- **REQUIRED WORK**:
In the passage on the Tax Cuts and Jobs Act below, reproduce word for word the part from "Even before Congress" up to and including "federal tax bill.".

An earlier version of this article was posted in the Tax Justice Blog.

Last week, the House Ways and Means Committee held a hearing on the Tax Cuts and Jobs Act (TCJA). Proponents of the law used the occasion to tout its alleged economic benefits and argued that its temporary provisions should be made permanent. The title of the hearing was “Growing Our Economy and Creating Jobs,” but there is little evidence that the law does either of these things.

Even before Congress passed TCJA, many corporations paid 21 percent or less of their profits in taxes and many paid nothing at all.

Proponents of TCJA claimed that lowering the corporate tax rate to 21 percent would allow American companies to invest more in the United States, hire more workers and pay them better.

  • Some of the biggest companies that have announced bonuses or raises for employees paid low effective rates in the five years before TCJA was enacted, including Bank of America (5.9 percent), AT&T (11.6 percent), Verizon (21.3 percent), Wells Fargo (21.4 percent) and others. If anything was holding these companies back from paying their employees better, it was not their federal tax bill.
  • Plenty of American corporations managed to pay nothing in taxes before TCJA was enacted. For example, Amazon paid nothing in federal income taxes last year and paid an effective rate of just 5.3 percent over the past five years. Duke Energy paid nothing last year and paid nothing over the past five years. Prudential paid nothing last year and paid an effective rate of just 2.1 percent over the past five years.

The Congressional Budget Office (CBO) has concluded that TCJA will boost incomes — but mainly for foreign investors.

The CBO concluded that the new tax law will grow the economy, but over the coming decade foreign investors will receive 43 percent of that growth and will receive 71 percent of that growth in 2028 alone.

  • In part, this is because the corporate tax cuts making up a big part of TCJA benefit foreign investors, who own more than a third of the stocks in American corporations. ITEP estimates that foreign investors will receive $47 billion in benefits (because of the corporate tax cuts) from TCJA this year, which exceeds the benefits for the bottom three-fifths of Americans put together.
  • Another reason foreign investors benefit is that the tax law is deficit financed (adding $1.9 trillion to the national debt) and many of the bondholders are foreigners.
  • In fact, some experts believe that even the sliver of income growth left for Americans will disappear by the end of the decade.

There is not much evidence that TCJA has prompted corporations to invest more in the United States.

Americans for Tax Fairness has found that the bulk of the new investments announced since TCJA became law come from just three companies. In each case the activity being touted is not truly “new” and there is no indication that is it related to the tax law.

- **RECORD SET**:
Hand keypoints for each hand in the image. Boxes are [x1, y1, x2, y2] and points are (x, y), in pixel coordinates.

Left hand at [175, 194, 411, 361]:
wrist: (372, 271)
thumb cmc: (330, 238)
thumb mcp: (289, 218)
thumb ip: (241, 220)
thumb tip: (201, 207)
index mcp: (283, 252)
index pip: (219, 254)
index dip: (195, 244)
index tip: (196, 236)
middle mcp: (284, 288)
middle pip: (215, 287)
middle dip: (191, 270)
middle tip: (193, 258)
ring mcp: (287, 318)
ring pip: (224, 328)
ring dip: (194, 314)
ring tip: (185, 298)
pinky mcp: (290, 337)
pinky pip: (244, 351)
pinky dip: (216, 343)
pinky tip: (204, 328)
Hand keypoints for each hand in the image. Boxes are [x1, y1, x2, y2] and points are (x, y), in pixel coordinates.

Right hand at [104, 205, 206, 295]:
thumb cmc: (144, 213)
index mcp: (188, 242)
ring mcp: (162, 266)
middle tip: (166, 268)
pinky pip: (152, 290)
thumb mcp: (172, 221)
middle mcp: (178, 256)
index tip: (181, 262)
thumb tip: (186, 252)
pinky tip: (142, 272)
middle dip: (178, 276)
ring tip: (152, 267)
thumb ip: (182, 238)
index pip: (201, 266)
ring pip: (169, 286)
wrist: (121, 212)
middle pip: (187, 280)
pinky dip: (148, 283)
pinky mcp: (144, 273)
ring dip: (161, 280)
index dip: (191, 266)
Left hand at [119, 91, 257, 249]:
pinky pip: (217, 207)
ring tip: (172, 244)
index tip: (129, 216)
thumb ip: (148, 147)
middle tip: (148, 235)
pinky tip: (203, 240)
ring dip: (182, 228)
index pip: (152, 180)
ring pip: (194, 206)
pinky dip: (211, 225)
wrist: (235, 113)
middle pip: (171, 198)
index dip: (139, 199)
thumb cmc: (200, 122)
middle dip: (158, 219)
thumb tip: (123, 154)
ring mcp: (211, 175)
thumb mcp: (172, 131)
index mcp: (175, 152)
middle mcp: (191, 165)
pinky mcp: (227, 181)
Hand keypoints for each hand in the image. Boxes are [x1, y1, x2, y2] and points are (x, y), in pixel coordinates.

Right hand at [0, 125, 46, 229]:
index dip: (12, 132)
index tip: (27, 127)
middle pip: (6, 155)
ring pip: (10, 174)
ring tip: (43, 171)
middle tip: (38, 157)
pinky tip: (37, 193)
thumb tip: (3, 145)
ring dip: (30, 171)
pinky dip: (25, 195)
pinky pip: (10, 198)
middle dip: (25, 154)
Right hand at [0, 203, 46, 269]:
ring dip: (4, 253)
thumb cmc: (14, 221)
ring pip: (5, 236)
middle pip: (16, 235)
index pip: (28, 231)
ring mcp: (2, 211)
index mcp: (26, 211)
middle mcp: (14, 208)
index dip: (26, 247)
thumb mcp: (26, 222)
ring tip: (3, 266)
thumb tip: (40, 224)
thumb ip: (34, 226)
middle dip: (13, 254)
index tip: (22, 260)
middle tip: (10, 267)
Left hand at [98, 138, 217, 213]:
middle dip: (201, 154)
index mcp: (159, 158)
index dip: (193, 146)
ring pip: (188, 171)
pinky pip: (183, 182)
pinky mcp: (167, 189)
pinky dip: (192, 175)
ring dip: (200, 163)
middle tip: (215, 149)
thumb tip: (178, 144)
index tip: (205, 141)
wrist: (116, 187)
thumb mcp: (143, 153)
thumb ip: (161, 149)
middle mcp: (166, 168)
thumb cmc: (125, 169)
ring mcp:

* * *

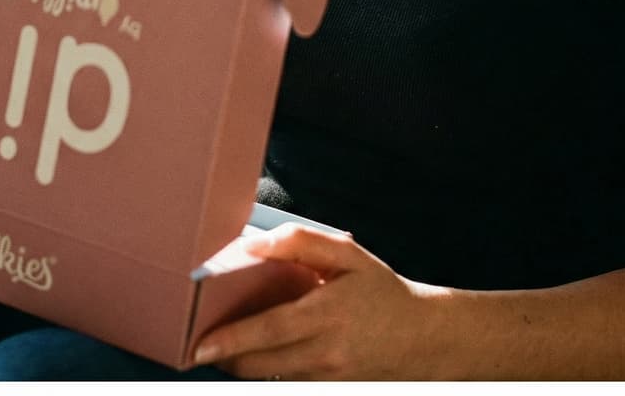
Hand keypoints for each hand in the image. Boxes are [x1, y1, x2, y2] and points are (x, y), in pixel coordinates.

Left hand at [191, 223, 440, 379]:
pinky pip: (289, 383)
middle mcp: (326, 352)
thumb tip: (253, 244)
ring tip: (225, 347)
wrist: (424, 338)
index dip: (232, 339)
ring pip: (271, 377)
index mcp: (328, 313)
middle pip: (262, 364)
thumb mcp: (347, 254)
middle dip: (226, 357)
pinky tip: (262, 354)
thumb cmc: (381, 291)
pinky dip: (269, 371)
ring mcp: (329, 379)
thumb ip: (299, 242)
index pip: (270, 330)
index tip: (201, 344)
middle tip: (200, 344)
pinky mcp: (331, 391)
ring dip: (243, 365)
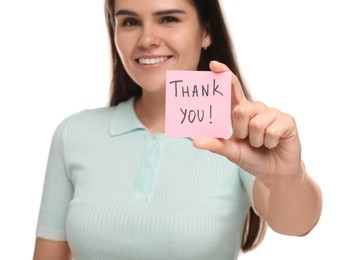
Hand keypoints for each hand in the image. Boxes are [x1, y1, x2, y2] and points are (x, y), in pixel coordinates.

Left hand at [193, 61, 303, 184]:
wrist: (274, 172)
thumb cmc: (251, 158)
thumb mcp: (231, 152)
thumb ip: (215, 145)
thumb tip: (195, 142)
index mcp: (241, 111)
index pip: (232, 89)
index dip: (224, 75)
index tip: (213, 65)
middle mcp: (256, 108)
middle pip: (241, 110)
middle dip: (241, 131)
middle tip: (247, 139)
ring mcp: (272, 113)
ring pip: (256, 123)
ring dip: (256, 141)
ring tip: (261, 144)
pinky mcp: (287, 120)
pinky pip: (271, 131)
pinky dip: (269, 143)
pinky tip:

...

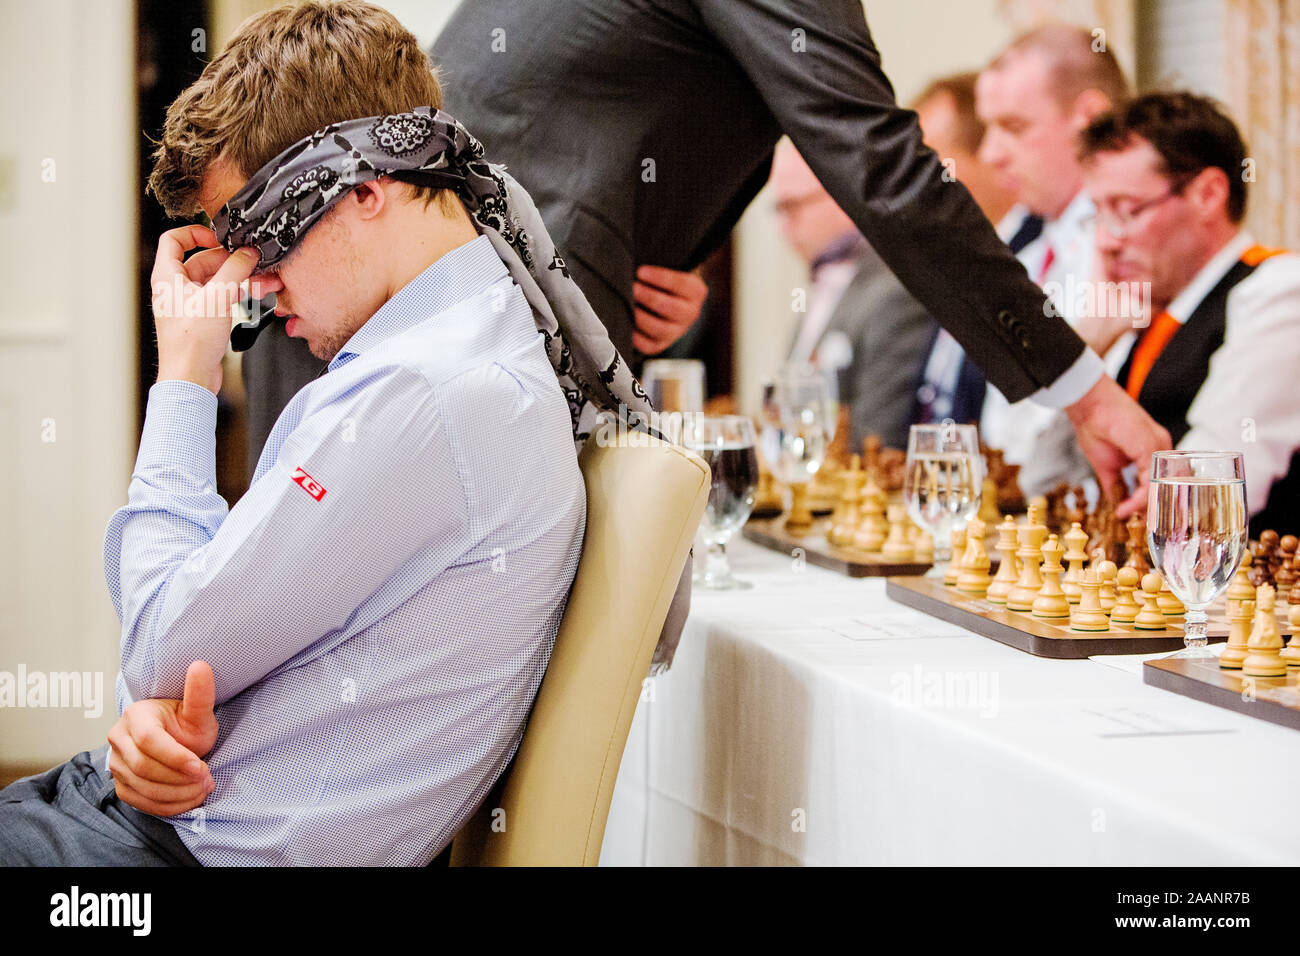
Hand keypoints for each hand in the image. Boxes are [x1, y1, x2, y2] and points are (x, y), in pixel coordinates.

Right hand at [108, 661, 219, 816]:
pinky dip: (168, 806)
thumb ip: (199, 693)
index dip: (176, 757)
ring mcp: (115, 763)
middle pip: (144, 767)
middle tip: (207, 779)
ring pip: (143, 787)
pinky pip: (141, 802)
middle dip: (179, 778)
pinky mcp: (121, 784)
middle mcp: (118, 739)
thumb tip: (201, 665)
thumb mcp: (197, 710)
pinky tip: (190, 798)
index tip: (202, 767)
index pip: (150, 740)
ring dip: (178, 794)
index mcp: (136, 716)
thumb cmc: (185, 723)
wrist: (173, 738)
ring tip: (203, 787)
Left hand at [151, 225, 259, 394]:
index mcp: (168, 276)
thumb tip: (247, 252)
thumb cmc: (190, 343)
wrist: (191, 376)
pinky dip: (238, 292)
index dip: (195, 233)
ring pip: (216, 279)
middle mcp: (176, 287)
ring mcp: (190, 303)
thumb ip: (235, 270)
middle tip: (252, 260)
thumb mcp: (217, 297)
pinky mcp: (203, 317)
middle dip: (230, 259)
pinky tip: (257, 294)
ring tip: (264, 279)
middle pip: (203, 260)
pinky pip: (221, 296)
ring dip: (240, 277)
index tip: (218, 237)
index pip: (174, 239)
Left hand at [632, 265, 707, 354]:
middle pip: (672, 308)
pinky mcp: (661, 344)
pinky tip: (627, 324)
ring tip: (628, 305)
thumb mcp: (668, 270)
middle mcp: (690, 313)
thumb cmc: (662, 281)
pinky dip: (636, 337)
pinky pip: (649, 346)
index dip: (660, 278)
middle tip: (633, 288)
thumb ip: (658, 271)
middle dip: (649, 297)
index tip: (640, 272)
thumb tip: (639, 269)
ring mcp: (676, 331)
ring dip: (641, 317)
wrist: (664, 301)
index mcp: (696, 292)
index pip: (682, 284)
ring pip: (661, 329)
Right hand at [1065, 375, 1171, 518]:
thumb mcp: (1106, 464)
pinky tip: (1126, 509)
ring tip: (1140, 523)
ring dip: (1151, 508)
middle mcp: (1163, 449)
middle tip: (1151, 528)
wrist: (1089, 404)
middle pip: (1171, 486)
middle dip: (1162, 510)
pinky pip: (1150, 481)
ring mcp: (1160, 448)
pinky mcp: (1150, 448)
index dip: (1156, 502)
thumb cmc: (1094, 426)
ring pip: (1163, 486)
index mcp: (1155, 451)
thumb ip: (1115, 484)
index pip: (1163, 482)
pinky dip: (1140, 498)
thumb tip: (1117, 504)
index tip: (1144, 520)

- **SOLVED PROBLEM**:
Even before Congress passed TCJA, many corporations paid 21 percent or less of their profits in taxes and many paid nothing at all.

Proponents of TCJA claimed that lowering the corporate tax rate to 21 percent would allow American companies to invest more in the United States, hire more workers and pay them better.

  • Some of the biggest companies that have announced bonuses or raises for employees paid low effective rates in the five years before TCJA was enacted, including Bank of America (5.9 percent), AT&T (11.6 percent), Verizon (21.3 percent), Wells Fargo (21.4 percent) and others. If anything was holding these companies back from paying their employees better, it was not their federal tax bill.